In recent weeks leading up to Tuesday's release of his proposed budget, Governor Tim Pawlenty alluded to conversations in Minnesota kitchens, where families are making difficult choices about how to manage tight budgets and plan for the future. Families are anxious, to be sure. Job losses are real – we've lost over 55,000 nonfarm jobs in Minnesota in the last year. The value of retirement accounts, homes, and other assets has fallen for most of us.

The challenge for Governor Pawlenty and the Legislature now is to reflect the reality of his kitchen-table analogy with policy decisions that serve Minnesota's people and plan for the future. This will require reworking significant pieces of the Governor's proposed budget, which take an approach to the state's finances that few families would pursue. Here are two observations about doing so.

A pro-business climate is one where few of us remain uninsured
Planning for the future means retaining eligibility for people using MinnesotaCare, recognizing that preventive, routine care now precludes costly emergency and chronic care later. What's more, hospitals are bound by ethics and federal law to provide emergency care for uninsured families, and the resulting costs are shifted onto payers of commercial insurance and taxpayers. Resulting high commercial health insurance premiums are toxic to small-business job creation. As a small business owner, I know that first hand. I am hopeful that Governor Pawlenty's past interest in boosting health care coverage and the Healthy Connections initiative he announced in 2007 will stimulate a better solution to managing state health care costs than adding 84,000 Minnesotans to the costly uninsured category. The calculus at the kitchen table will not be solved with such a measure, and Minnesota's people and business climate will suffer.

Higher tuition and property taxes don't produce jobs or position us for the future
Education and property taxes have long been the principal issues debated in state and local elections.

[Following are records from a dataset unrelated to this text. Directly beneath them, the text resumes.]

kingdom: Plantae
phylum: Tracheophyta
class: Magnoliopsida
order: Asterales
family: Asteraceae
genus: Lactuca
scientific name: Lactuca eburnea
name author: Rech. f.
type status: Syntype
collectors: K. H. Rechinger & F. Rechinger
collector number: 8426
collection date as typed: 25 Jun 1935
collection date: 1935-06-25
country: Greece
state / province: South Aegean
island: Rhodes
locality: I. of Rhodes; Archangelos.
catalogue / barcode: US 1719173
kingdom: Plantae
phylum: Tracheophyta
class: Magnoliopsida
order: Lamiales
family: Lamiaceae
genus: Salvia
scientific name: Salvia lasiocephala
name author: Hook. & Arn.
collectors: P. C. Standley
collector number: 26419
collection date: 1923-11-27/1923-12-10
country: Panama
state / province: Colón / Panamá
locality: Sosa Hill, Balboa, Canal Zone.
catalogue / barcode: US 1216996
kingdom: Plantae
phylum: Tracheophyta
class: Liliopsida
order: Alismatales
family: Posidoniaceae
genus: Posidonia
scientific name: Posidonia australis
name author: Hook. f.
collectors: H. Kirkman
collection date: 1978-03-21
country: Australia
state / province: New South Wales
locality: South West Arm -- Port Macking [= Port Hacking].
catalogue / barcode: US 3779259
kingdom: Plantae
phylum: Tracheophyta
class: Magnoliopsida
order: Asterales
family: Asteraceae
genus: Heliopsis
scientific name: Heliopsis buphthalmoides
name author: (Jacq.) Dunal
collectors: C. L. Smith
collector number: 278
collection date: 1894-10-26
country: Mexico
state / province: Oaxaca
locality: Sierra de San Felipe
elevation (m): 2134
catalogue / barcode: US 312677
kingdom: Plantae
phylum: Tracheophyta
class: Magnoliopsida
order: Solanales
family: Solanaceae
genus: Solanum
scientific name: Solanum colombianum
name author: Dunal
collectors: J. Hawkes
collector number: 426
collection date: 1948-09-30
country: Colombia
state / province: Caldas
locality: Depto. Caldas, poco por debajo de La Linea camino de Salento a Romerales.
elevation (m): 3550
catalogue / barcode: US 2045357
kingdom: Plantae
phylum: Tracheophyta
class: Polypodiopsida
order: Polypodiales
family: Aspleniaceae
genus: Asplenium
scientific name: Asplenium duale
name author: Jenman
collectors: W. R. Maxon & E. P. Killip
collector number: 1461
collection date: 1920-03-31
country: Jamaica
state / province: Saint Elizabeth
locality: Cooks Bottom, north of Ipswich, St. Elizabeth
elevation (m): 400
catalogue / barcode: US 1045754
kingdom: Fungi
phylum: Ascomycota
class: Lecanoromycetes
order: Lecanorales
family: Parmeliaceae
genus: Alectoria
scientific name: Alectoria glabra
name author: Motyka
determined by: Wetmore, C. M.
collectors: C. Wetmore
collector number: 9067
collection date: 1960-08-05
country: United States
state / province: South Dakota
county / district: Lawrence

Families with students attending the University of Minnesota or institutions in the MnSCU system recognize that reducing appropriations by $322 million for the systems will result in tuition increases – because Minnesotans know that education isn't free. Still, making it as affordable as possible requires more than attempts to cap tuition hikes by law – it requires a financial and political commitment to access to higher education. Our state's competitive advantage has always relied on skilled and entrepreneurial labor; developing this key asset is the core business of these institutions.

We've also seen in recent years that state budgets have been balanced in ways that push the responsibility for funding local services such as K12 education, public safety, and roads and bridges increasingly onto local units of government, who by state law rely on property tax for resources. Minnesotans – business owners and employees, young people, parents and retired households – depend on these public assets daily. Cutting $235 million of state revenue shared with more than 750 cities will shift more burden to property tax. Each of these measures threatens kitchen-table planning and leaves families with less ability to weather the recession, not more.